The oldest profession in the world is just that, a profession like any other. Authorities have been trying to ban sex trafficking for millennia, but prostitution thrives in the internet age. It`s time to face the reality that sex work isn`t going away. If we treat it like another service industry, sex workers – male or female, gay or straight – can come out of the shadows and start to shake off the stigma of crime. What consenting adults do behind closed doors, whether they pay for it or not, is none of the state`s business. With regard to the authors` first point, although sex trafficking involves violence, fraud or coercion, it may not be easy for consumers or law enforcement to distinguish between those who sell sexual services with their consent and those who do not. Therefore, in a legalized environment, illegal commercial sexual acts can masquerade as legal. Moreover, prostitution has long been a stigmatized practice compared to the researchers` second thesis. Legalization could therefore significantly increase demand, not only by removing the deterrent effect of punishment, but also by reducing stigma, making sex trafficking even more profitable. The net effect of legalizing prostitution may therefore be an increase rather than a decrease in the prevalence of human trafficking, at worst. Prostitution is morally reprehensible. Reducing sex to a financial transaction undermines normal human relationships, marriage and family.

In countries where prostitution has been legalized and taxed, the state has effectively become a pimp. The immorality of sex trafficking has been recognized throughout history and its illegality is essential to protect the sanctity of society`s fundamental values. Prostitution is an affront to the followers of the world`s major religions. Legalizing and regulating prostitution will make life safer for sex workers and help crush the pimps and trafficking gangs they exploit. Traffickers thrive because the sex trade is driven underground. Legalize it, and they will disappear. Prostitutes will feel safer when they no longer fear prosecution. Police will be able to focus their resources on fighting the real bad guys – the criminal gangs that exploit sex workers. The experiences of countries such as Nevada, Switzerland and New Zealand show that legalized and regulated prostitution works. It is true that the current efforts of the various European countries to legalize prostitution are far from perfect. In the Netherlands, elements of the legislation, such as requiring sex workers to register and setting the minimum age of prostitution at 21, could push more sex workers into illegal markets.

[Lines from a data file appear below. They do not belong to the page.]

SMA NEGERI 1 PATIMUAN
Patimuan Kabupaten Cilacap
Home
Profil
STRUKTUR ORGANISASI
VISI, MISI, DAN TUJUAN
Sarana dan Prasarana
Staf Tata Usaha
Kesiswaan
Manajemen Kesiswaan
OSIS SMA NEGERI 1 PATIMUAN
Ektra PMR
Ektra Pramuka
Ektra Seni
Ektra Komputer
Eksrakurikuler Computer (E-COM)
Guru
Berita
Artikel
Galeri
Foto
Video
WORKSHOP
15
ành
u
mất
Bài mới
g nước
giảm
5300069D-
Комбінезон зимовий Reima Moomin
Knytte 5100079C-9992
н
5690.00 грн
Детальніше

Not only that, but studies suggest that legalizing prostitution can increase human trafficking. But even those who criticize the legalization of prostitution can see the benefits the legislation can have on sex workers` working conditions. When countries with existing laws spend more time listening to current sex workers, the results of decriminalizing prostitution include safety and respect for a population that has traditionally been deprived of such things. It seems highly unlikely that anyone can currently say beyond a shadow of a doubt whether the State Department`s preferred approach to combating the demand for or the legalized prostitution route is the policy that best reduces sex trafficking. However, it seems clear that there are reasons to be concerned about the effectiveness of legalization. Despite all its theoretical complaints, it ultimately cannot function as intended. “Sex work is work. This simple but powerful statement portrays sex workers not as criminals, victims, disease carriers or sinners, but as workers. The German experience shows that legalized prostitution does not work. Women are abused hour after hour in huge mega-brothels around German cities. Human trafficking gangs continue to sell girls from Eastern Europe, South America and Africa for sexual slavery.

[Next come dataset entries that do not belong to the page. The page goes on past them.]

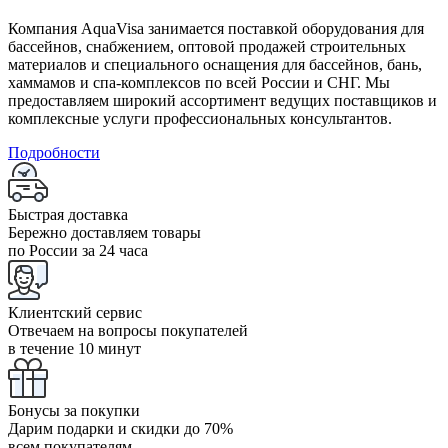
Компания AquaVisa занимается поставкой оборудования для
бассейнов, снабжением, оптовой продажей строительных
материалов и специального оснащения для бассейнов, бань,
хаммамов и спа-комплексов по всей России и СНГ. Мы
предоставляем широкий ассортимент ведущих поставщиков и
комплексные услуги профессиональных консультантов.
Подробности
Быстрая доставка
Бережно доставляем товары
по России за 24 часа
Клиентский сервис
Отвечаем на вопросы покупателей
в течение 10 минут
Бонусы за покупки
Дарим подарки и скидки до 70%
всем покупателям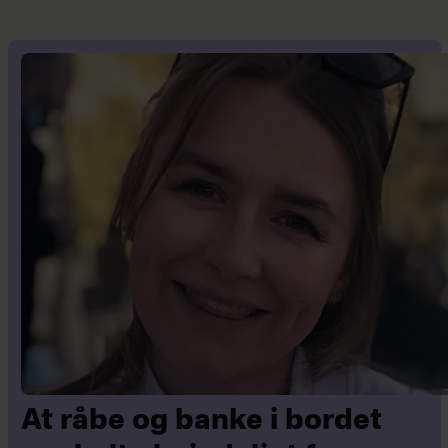
At råbe og banke i bordet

The industry is still unregulated and under-monitored. It encourages corruption, drugs and other crimes. A report by Germany`s Family Ministry noted that a decade of legalization had brought “no real measurable improvement in social protection for prostitutes,” nor “solid evidence” that the law had reduced crime. If fears that legalization can both help traffickers make excuses and stimulate demand for illicit supply are justified, then the policy in question could be linked to a higher prevalence of trafficking. Some studies suggest that this may be the case. A paper analyzing up to 150 countries suggests that “countries where prostitution is legal experience higher reported trafficking flows.” A study of two different data sources on human trafficking in Europe also concluded that sex trafficking “is more prevalent in countries where prostitution is legalized.” In my own research on the same topic, I also found findings suggesting a link between legal prostitution and sex trafficking. Research supports this argument. An analysis of data from 27 European countries found that HIV prevalence among sex workers is significantly lower in countries that have legalized some aspects of sex work than in countries where all aspects of sex work are criminalized. “Countries that criminalize the sex industry should consider the harm caused by these laws. It is time to put aside moral bias, whether based on religion or an idealistic form of feminism, and do what is in the best interests of sex workers and the public at large. International laws and conventions such as the 1979 Convention on the Elimination of All Forms of Discrimination against Women (CEDAW) put sex workers at risk.

Article 6 of the Convention on the Elimination of All Forms of Discrimination against Women requires States to “take all appropriate measures to prevent all forms of trafficking in women and exploitation of prostitution of women”. Such measures threaten counterproductive anti-trafficking laws that could seriously harm sex workers. Why people are uncomfortable listening to sex workers talk about legalizing prostitution has nothing to do with concerns about women`s health and safety.